As a data analyst you are often tasked with finding out the impact of an intervention (action, campaign, product release etc.) on some KPI. It’s “easy” when you are able to set up an ab-test and measure incremental gain/loss between control- and test-group. Implementing ab-tests (aka. split-tests, randomized experiments or hypothesis tests) should always be the number one choice for trying to measure causal impact of an action. In my view one of the most important jobs of a data scientist is to evangelize ab-testing as one of the cornerstones of becoming data driven.
There are scenarios where implementing ab-tests is not possible, for example TV campaigns or mobile app releases. In this case it’s tempting to resort to looking at graphs of the KPI before and after the intervention. For example, if a TV campaign was aired in April 2014 one could compare the sales increases from March to April 2014. To get a grip on seasonality these could be compared to the sales increases from March to April in 2013 and 2012. This is most likely better than nothing. But the problem with this is that it doesn’t take into account developments that might have led to the number of sales in March and differences in absolute levels. For example, March sales were on a high level in 2013 because of a successful product launch and sales decreased in April 2013 by -x%. If sales increased slightly from March 2014 to April 2014 by y% than it’s tempting to say that the absolute effect is x+y%, which of course is wrong.
Another method could be to do time-series-analysis (e.g. in R: http://www.statmethods.net/advstats/timeseries.html) and try to “forecast” how sales would have looked like, if there wasn’t an intervention. The forecasted time-series could be seen as a synthetic control and once compared to the actual number of sales gives an estimate of the sales-impact the intervention had. The validity of this approach of course depends heavily on the quality of the time-series-analysis and forecast accuracy. But given a sufficiently accurate forecasting-model this approach is preferable to the simple “before-and-after” analysis described above.
In September Google published “CausalImpact”, which is a new open-source R package for estimating causal effects in time-series (http://google-opensource.blogspot.de/2014/09/causalimpact-new-open-source-package.html). The aim of the package is to solve the problem of estimating the effect of an intervention when an ab-test isn’t available. Simply put, it is based on the before mentioned approach of producing a synthetic control via time-series modelling. In addition to that, it incorporates control time-series which predict (correlate with) the outcome of the time-series in the period before the intervention to produce the synthetic control. For example if the above mentioned TV campaign was aired in April 2014 in Germany only, than adequate control time-series could be the number of sales in other countries, e.g. the US or Japan.
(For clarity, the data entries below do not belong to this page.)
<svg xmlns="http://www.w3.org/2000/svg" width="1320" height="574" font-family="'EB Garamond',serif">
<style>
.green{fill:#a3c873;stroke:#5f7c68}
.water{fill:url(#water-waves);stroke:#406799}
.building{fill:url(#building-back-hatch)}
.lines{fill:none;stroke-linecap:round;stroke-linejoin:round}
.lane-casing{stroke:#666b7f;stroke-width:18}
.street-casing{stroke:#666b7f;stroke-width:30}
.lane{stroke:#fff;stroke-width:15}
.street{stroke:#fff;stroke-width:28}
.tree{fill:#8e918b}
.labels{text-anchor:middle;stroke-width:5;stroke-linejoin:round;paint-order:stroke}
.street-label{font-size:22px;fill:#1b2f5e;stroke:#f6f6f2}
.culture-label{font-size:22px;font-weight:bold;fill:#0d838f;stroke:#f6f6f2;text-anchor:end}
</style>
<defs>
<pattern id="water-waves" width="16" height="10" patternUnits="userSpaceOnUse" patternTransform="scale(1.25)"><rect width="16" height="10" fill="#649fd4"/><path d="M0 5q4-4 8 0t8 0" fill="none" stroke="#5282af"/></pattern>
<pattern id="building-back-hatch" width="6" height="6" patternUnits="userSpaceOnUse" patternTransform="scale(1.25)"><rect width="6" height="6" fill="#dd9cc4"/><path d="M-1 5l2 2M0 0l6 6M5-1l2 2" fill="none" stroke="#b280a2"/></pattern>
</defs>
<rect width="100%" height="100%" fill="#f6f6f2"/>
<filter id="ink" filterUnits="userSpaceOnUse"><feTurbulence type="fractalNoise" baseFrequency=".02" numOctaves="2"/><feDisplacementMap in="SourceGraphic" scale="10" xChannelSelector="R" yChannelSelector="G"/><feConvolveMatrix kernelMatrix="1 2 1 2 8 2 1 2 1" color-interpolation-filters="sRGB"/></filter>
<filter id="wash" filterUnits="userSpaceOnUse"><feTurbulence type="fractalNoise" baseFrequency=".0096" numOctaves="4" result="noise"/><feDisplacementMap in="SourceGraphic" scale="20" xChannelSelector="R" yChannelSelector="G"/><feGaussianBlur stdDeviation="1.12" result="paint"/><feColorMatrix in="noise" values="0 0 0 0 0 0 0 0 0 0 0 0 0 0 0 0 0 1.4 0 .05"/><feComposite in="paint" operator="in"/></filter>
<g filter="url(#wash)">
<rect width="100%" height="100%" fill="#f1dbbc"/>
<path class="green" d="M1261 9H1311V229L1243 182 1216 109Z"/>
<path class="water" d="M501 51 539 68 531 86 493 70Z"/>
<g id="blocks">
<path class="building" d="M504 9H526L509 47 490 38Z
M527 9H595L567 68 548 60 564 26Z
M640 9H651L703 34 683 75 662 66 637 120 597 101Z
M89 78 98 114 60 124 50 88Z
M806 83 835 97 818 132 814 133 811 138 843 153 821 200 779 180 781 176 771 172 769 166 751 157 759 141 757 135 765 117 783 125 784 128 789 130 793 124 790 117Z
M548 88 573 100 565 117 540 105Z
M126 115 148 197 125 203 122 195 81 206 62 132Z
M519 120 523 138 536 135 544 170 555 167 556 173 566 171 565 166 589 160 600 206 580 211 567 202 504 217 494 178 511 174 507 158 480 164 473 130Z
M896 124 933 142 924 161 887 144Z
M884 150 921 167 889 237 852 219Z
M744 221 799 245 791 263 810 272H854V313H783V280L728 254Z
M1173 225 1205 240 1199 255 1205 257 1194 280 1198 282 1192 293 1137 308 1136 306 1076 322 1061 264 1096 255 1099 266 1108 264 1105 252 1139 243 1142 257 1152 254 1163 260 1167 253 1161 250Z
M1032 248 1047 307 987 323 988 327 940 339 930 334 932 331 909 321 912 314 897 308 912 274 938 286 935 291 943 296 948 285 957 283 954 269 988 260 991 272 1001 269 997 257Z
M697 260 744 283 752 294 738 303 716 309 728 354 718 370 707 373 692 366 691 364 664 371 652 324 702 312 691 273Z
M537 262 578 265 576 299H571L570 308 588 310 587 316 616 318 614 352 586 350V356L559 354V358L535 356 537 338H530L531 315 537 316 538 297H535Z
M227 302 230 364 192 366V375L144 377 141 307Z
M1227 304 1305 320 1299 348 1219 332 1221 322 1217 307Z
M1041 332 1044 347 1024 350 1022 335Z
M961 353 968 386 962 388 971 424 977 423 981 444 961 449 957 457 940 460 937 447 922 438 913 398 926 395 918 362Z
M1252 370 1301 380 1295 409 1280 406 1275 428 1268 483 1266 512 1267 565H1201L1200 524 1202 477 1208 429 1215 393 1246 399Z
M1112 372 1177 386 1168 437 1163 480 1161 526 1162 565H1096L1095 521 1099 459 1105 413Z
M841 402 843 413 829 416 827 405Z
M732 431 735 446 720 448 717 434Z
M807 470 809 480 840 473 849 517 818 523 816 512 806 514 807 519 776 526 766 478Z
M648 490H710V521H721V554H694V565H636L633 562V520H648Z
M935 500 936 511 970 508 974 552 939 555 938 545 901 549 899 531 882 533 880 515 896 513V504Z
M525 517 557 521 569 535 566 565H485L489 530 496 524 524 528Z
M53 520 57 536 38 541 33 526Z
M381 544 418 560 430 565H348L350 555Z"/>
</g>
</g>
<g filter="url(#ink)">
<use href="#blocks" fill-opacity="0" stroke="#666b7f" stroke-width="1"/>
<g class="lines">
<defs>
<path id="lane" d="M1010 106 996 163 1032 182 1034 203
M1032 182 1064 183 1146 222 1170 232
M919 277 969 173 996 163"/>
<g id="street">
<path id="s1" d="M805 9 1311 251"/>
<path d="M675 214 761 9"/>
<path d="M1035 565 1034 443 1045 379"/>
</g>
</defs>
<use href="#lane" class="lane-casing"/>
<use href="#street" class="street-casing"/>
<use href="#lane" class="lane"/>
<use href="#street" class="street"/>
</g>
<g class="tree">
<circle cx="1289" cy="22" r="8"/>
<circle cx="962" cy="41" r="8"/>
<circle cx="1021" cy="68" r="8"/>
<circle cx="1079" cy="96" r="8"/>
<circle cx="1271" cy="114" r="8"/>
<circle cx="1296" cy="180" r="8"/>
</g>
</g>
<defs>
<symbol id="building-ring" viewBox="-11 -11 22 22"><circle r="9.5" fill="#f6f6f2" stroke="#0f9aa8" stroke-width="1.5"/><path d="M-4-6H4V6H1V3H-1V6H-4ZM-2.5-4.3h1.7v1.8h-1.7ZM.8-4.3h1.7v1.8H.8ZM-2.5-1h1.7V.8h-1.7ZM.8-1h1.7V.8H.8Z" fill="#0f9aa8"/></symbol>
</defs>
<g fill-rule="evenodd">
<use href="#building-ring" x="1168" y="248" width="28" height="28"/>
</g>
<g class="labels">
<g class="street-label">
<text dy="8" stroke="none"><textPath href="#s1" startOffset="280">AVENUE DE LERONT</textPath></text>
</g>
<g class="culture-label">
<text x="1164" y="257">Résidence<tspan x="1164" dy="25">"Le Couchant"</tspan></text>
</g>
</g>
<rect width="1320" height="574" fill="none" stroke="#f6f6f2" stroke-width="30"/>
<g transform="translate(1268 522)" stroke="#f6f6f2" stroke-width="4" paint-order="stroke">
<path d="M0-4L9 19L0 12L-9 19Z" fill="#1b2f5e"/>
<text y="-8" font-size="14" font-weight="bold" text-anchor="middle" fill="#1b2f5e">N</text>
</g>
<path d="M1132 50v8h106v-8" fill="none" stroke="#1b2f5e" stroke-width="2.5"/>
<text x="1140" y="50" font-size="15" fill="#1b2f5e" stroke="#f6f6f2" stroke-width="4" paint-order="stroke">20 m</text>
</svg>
The plot on the left displays the result of the CausalImpact-package: Given an intervention at time point 71 the model predicts the expected time-series if there wasn't an intervention (the dotted line in the diagram labeled original).
The difference of the predicted (dotted line) to the actual time-series (solid line) is the effect of the intervention, which is displayed per time-point (pointwise) and cumulative.
It’s important to choose control variables that are not affected by the intervention. Choosing sales from countries such as Switzerland or Austria, which might have been impacted by the TV campaign Germany could result in invalid estimates.
This package is based on Bayesian structural time-series models and applies Markov chain Monte Carlo algorithms for model inversion. The paper is available here: http://static.googleusercontent.com/media/research.google.com/en//pubs/archive/41854.pdf.
Validating ones assumptions is critical when doing this kind of causal analysis. As already mentioned, it’s important to check that the incorporated control time-series are not affected by the intervention. Secondly, one should understand how good this approach can predict the time-series in question before the intervention, in the TV campaign example the number of sales in Germany before April 2014. Using a fake intervention, say in March 2014, one would expect not to find a significant effect for this period, since there really was no intervention.
It’s probably tempting to only use this kind of approach and disregard ab-tests altogether. One could argue that the costs for implementing ab-tests might be higher. But I would always prefer an ab-test over doing time-series analysis. One of the many reasons is that ab-tests can control for external local impacts such as weather or special events, which this time-series-modelling can’t.
We used the CausalImpact-package to assess the effect of a recent TV campaign at Jimdo. Interestingly, the simple before- and after-comparison would have underestimated the impact compared to the analysis with the CausalImpact-package.